▸ **Action item**: Whenever a line in the material below contains "Lung", copy that line.

************

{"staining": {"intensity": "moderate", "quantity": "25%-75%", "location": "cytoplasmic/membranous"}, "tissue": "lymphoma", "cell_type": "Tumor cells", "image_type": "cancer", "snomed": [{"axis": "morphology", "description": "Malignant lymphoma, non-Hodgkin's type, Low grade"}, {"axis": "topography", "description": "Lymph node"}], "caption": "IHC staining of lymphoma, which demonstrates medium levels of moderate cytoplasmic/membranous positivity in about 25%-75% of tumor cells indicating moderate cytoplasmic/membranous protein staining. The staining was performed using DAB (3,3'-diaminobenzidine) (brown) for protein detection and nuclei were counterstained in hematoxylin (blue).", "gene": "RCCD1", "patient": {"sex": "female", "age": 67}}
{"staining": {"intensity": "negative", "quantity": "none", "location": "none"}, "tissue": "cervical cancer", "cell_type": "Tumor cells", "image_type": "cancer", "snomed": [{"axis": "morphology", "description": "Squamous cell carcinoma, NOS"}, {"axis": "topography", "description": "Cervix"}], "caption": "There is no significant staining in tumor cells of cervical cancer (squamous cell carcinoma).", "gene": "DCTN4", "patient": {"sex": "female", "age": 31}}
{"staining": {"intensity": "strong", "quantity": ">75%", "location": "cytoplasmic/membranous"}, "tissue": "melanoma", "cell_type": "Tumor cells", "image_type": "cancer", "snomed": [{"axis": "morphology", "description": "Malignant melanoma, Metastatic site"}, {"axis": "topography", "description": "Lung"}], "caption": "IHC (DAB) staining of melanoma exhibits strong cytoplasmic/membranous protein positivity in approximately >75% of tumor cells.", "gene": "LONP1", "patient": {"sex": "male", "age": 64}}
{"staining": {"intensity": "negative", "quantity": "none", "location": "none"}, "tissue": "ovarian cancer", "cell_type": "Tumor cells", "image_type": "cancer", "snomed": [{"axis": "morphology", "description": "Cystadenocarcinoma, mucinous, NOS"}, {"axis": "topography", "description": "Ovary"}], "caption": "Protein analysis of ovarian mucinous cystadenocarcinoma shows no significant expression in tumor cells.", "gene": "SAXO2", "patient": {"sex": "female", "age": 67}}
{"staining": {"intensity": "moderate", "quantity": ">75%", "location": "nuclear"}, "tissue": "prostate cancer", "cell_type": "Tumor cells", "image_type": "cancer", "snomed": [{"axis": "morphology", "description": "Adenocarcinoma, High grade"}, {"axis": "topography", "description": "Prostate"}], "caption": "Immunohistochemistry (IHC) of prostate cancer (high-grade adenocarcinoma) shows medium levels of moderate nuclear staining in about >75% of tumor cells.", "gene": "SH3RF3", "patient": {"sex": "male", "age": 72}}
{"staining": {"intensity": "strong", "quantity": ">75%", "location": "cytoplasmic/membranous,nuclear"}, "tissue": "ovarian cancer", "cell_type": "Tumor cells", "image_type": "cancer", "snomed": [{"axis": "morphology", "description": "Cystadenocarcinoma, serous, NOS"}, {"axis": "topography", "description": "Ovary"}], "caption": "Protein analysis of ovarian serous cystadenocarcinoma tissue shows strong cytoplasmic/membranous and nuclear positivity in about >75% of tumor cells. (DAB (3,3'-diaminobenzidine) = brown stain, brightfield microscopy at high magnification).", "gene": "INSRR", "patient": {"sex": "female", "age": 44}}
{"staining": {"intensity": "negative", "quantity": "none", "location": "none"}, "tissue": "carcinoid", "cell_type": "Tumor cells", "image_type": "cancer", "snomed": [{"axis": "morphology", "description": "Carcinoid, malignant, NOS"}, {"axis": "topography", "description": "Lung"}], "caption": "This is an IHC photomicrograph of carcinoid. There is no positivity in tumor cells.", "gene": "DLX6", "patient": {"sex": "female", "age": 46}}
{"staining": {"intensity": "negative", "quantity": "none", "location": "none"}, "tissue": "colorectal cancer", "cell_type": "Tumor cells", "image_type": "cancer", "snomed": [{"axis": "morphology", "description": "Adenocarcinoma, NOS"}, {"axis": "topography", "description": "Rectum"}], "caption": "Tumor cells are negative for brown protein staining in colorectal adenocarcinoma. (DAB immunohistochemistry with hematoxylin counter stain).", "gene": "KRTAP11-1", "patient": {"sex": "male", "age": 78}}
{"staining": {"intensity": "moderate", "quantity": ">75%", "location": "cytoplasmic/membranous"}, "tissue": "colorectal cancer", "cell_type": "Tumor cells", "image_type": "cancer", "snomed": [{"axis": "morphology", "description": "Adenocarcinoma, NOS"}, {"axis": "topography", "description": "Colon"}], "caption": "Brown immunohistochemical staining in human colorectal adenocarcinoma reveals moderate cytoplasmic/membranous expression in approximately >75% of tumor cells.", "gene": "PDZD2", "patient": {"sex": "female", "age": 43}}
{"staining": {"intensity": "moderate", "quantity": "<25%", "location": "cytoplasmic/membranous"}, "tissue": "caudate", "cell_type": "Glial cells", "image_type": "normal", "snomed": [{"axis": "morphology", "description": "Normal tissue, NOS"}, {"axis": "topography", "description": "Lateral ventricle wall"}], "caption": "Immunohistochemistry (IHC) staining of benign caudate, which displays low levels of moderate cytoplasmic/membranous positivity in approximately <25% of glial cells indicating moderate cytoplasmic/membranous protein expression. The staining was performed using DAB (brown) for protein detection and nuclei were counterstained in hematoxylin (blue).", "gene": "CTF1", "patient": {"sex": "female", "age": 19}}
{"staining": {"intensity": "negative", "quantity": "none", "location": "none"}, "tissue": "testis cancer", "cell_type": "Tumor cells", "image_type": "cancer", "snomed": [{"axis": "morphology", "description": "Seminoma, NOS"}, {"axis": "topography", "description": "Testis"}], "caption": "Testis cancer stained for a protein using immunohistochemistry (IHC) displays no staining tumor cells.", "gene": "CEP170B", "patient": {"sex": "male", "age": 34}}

************

▸ **The completed task**:
{"staining": {"intensity": "strong", "quantity": ">75%", "location": "cytoplasmic/membranous"}, "tissue": "melanoma", "cell_type": "Tumor cells", "image_type": "cancer", "snomed": [{"axis": "morphology", "description": "Malignant melanoma, Metastatic site"}, {"axis": "topography", "description": "Lung"}], "caption": "IHC (DAB) staining of melanoma exhibits strong cytoplasmic/membranous protein positivity in approximately >75% of tumor cells.", "gene": "LONP1", "patient": {"sex": "male", "age": 64}}
{"staining": {"intensity": "negative", "quantity": "none", "location": "none"}, "tissue": "carcinoid", "cell_type": "Tumor cells", "image_type": "cancer", "snomed": [{"axis": "morphology", "description": "Carcinoid, malignant, NOS"}, {"axis": "topography", "description": "Lung"}], "caption": "This is an IHC photomicrograph of carcinoid. There is no positivity in tumor cells.", "gene": "DLX6", "patient": {"sex": "female", "age": 46}}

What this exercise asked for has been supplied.